Surgeons at Robert Wood Johnson University Hospital, led by Dr. Isaac Kim, MD, PhD, Director of Minimally Invasive, Laparoscopic, and Robotic Surgery, are now treating early-stage prostate cancer with the assistance of a surgical robot, reducing the risk of impotence and incontinence while eliminating an uncomfortable recovery period. The da Vinci Surgical System is a state-of-the-art surgical robot that gives surgeons more precise views of the prostate and surrounding tissue, as well as greater dexterity.
The da Vinci Robotic System uses miniature instruments to perform the procedure, allowing for very small incisions. A surgeon controls the da Vinci unit from a remote console that precisely translates his hand, wrist and finger movements to the robotic arms inside the patient while providing a three-dimensional view of those movements.
With the da Vinci robot, the surgeon makes five keyhole openings rather than a single six-inch incision made during a traditional open prostatectomy. These small openings result in less pain, less blood loss, faster catheter removal and a shorter hospital stay, with some patients returning to work as early as two weeks after the procedure. Patients who undergo this surgery generally leave the hospital within two days and their recuperation time is reduced by approximately 50% to that of open surgery.
- Smaller surgical incisions (one inch or less) with improved appearance
- Less intraoperative blood loss and need for blood transfusion
- Reduced postoperative pain and discomfort
- Shorter hospital stay (two days)
- Shorter catheter duration (seven to 10 days)

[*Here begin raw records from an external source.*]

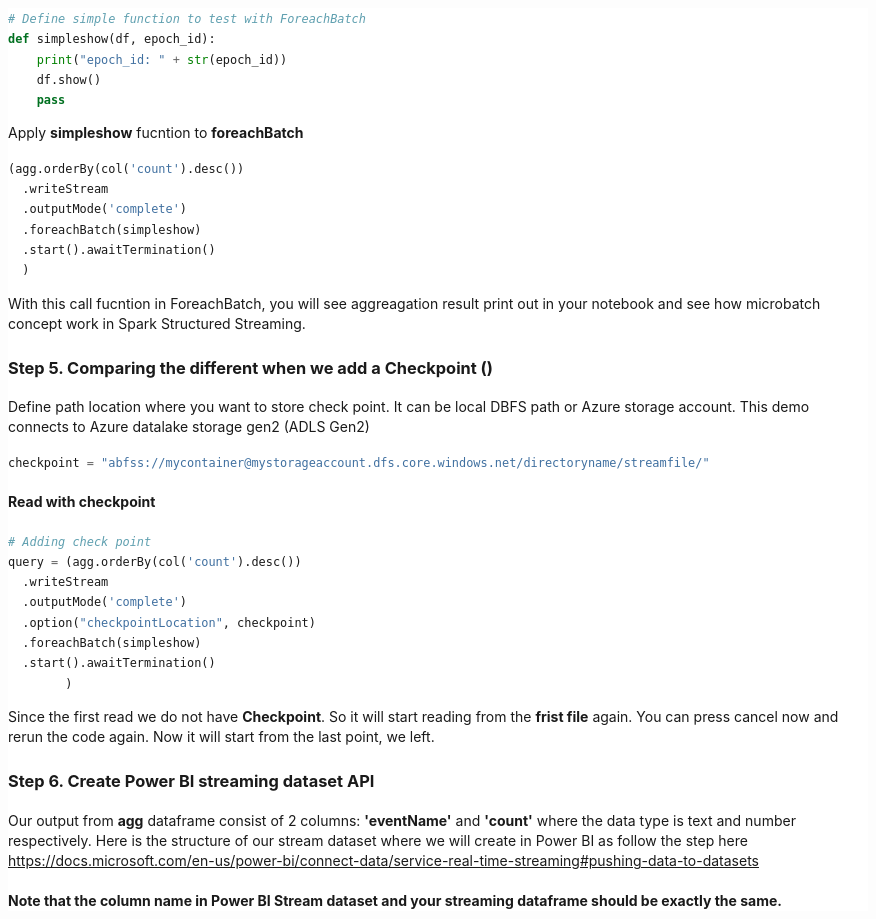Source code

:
 ```python
# Define simple function to test with ForeachBatch
def simpleshow(df, epoch_id):
    print("epoch_id: " + str(epoch_id))
    df.show()
    pass
```

Apply **simpleshow** fucntion to **foreachBatch** 

```python
(agg.orderBy(col('count').desc())
  .writeStream
  .outputMode('complete')
  .foreachBatch(simpleshow)
  .start().awaitTermination()
  ) 
```
With this call fucntion in ForeachBatch, you will see aggreagation result print out in your notebook and see how microbatch concept work in Spark Structured Streaming.

### Step 5. Comparing the different when we add a Checkpoint ()
Define path location where you want to store check point. It can be local DBFS path or Azure storage account.
This demo connects to Azure datalake storage gen2 (ADLS Gen2)
```python
checkpoint = "abfss://mycontainer@mystorageaccount.dfs.core.windows.net/directoryname/streamfile/"
```
#### Read with checkpoint

```python
# Adding check point 
query = (agg.orderBy(col('count').desc())
  .writeStream
  .outputMode('complete')
  .option("checkpointLocation", checkpoint) 
  .foreachBatch(simpleshow)
  .start().awaitTermination()
        ) 
```
Since the first read we do not have **Checkpoint**. So it will start reading from the **frist file** again.
You can press cancel now and rerun the code again. Now it will start from the last point, we left. 


### Step 6. Create Power BI streaming dataset API
Our output from **agg** dataframe consist of 2 columns: **'eventName'** and **'count'** where the data type is text and number respectively. 
Here is the structure of our stream dataset where we will create in Power BI as follow the step here
https://docs.microsoft.com/en-us/power-bi/connect-data/service-real-time-streaming#pushing-data-to-datasets 
#### Note that the column name in Power BI Stream dataset and your streaming dataframe should be exactly the same.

- Faster overall recovery and return to work
- Earlier restoration of urinary continence and erectile function
Robert Wood Johnson University Hospital is one of only a handful of medical centers in New Jersey using the da Vinci Robotic System to treat prostate cancer. Over the past three years, our surgeons have performed over 300 surgeries using this technique. In addition, Robert Wood Johnson is recognized as a training center for residents and local surgeons.